Péché Mignon: #3 Carmelo Rodríguez

Céline Strolz

March 14th, 2019 4:41 min read 1289 words

Secret indulgences we should celebrate, guilty pleasures reveal our most intimate and honest obsessions. Péché Mignon is a series of conversations with those who let their guilts and pleasures nourish their practice.

Sketch of the Joricahhh lamp by Carmelo Rodríguez

Carmelo Rodríguez is an architect and designer based in Madrid. He co-founded ENORME, an architecture and design studio investigating radical and modular urban living spaces. Carmelo runs Bizarre Columns, an online archive of columns in cinema, audio and visual art, fashion and architecture. He recently launched a line of furniture design at the Producto Fresco design fair in Madrid. The first furniture pieces of the series are the Doricahhh and the Joricahhh lamps.

Céline: What are you working on right now?

Carmelo Rodríguez: I have been designing my first product associated with the Bizarre Columns research project. At the moment I am very interested in research where theory and practice come together. I love developing ideas in response to someone else’s work. I believe in evolution and non-linear development… where shadow and light find equal balance…

C: When did you start being fascinated by columns?

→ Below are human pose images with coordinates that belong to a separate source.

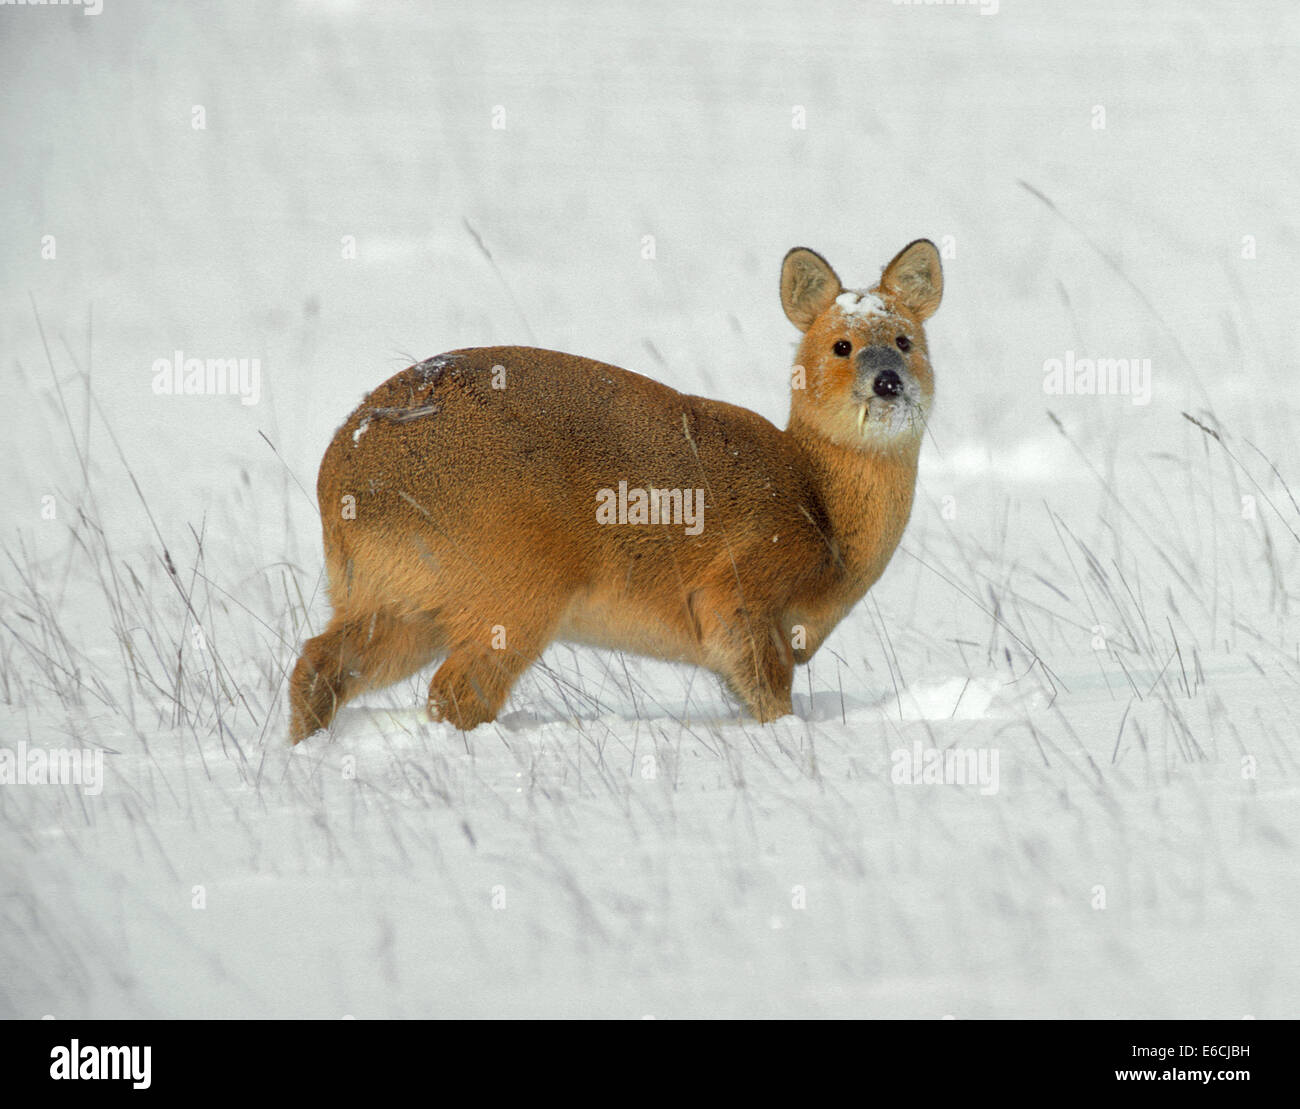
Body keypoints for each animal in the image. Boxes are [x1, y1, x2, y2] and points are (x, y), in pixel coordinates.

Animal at [289, 241, 946, 743]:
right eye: (842, 345)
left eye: (906, 340)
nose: (888, 382)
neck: (822, 512)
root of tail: (342, 478)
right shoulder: (737, 591)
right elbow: (769, 696)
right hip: (514, 582)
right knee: (454, 693)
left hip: (396, 597)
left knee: (318, 664)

C.R.: My PhD thesis ended in the time period of the early seventies. When I was writing my thesis and looking for projects associated with the future I began to find all kinds of representations where the future was associated with the nostalgic idea of a better past. And in that past the column was the queen. I was fascinated by this idea of looking for columns as architectural manifestos of their time. They had nothing to do with the manifestos of modern architecture that I had studied at the university of architecture. The stranger and the more dirty the projects were, the more I was interested in its columns!

C: What is the item you’re most proud of?

C.R.: I love collecting columns… and especially visiting the columns that are already in my digital catalog. I make maps with bizarre places whenever I take a trip … I am proud of all those bizarre places I have visited and even more so when they have columns. For example, visiting the Abraxas project by Ricardo Bofill in the outskirts of Paris was a total retro-futuristic experience!

C: Would you consider your obsession to be a guilty pleasure?

C.R.: Yes… of course one hundred percent! At university my professors would tell me about modernism. Le Corbusier, Mies, Alvar Aalto and all the modern geniuses. Collecting these bizarre columns was like a masturbation process or something… But somehow I’ve never wanted to keep it a secret.

C: When you take a survey, what do you write down on the « occupation » box?

C.R.: Just architect… The problem is that my mother does not believe me.